We are like you, poor leaves! but have more scope
For sorrow; for our summers pass away
With a slow, year-long, overshadowing decay.
Yea, Spring's first blossom disappears,
Slain by the shadow of the coming years.

Come round me, my beloved. We will hold
All of us compassed thus: a winter day
Is drawing nigh us. We are growing old;
And, if we be not as a ring enchanted,
About each other's heart, to keep us gay,
The young, who claim that joy which haunted
Our visions once, will push us far away
Into the desolate regions, dim and grey,
Where the sea hath no moaning, and the cloud
No rain of tears, but apathy doth shroud
All being and all time.
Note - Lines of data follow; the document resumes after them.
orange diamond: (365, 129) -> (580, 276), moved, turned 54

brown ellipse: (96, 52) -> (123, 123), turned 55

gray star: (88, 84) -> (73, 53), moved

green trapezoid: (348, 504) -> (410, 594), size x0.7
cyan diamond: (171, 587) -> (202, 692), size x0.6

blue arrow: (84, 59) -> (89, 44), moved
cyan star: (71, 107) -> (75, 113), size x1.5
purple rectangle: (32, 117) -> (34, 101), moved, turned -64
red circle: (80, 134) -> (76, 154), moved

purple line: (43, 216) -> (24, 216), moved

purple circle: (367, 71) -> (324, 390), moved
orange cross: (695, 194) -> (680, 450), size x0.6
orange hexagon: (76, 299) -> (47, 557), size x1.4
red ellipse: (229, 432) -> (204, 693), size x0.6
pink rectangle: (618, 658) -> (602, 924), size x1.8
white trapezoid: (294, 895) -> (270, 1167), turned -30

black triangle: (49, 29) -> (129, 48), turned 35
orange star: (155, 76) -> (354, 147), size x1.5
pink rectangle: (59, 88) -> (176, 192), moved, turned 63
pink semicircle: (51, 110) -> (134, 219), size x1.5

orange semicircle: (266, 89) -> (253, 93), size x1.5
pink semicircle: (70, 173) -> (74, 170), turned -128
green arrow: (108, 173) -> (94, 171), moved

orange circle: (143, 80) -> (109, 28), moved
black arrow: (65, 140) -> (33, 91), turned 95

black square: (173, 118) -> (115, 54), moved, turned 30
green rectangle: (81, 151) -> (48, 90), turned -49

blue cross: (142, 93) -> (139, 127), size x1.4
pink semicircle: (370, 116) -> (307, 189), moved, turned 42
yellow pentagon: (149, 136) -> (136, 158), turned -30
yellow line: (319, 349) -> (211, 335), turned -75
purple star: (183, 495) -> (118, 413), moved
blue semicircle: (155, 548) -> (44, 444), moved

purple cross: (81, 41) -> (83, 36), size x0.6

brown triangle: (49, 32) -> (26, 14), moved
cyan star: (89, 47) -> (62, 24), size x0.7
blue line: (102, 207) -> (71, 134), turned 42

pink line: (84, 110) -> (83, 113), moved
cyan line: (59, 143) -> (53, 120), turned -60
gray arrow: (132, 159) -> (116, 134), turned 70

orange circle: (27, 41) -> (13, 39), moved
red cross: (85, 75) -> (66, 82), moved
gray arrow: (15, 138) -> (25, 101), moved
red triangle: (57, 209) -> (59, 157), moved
But, if we keep
Together thus, the tide of youth will sweep
Round us with thousand joyous waves,
As round some palmy island of the deep;
And our youth hover round us like the breath
Of one that sleeps, and sleepeth not to death.

Thus onward, hand in hand, to parted graves,
The sundered doors into one palace home,
Through age's thickets, faltering, we will go,
If He who leads us, wills it so,
Believing in our youth, and in the Past;
Within us, tending to the last
Love's radiant lamp, which burns in cave or dome;
And, like the lamps that ages long have glowed
In blessed graves, when once the weary load
Of tomb-built years is heaved up and cast,
For youth and immortality, away,
Will flash abroad in open day,
Clear as a star in heaven's blue-vaulted night;
Shining, till then, through every wrinkled fold,
With the Transfiguration's conquering might;
That Youth our faces wondering shall behold,
And shall be glad, not fearing to be old.

THE DEATH OF THE OLD YEAR.

The weary Old Year is dead at last;
His corpse 'mid the ruins of Time is cast,
Where the mouldering wrecks of lost Thought lie,
And the rich-hued blossoms of Passion die
To a withering grass that droops o'er his grave,
The shadowy Titan's refuge cave.
Strange lights from pale moony Memory lie
On the weedy columns beneath its eye;
And strange is the sound of the ghostlike breeze,
In the lingering leaves on the skeleton trees;
And strange is the sound of the falling shower,
When the clouds of dead pain o'er the spirit lower;
Unheard in the home he inhabiteth,
The land where all lost things are gathered by Death.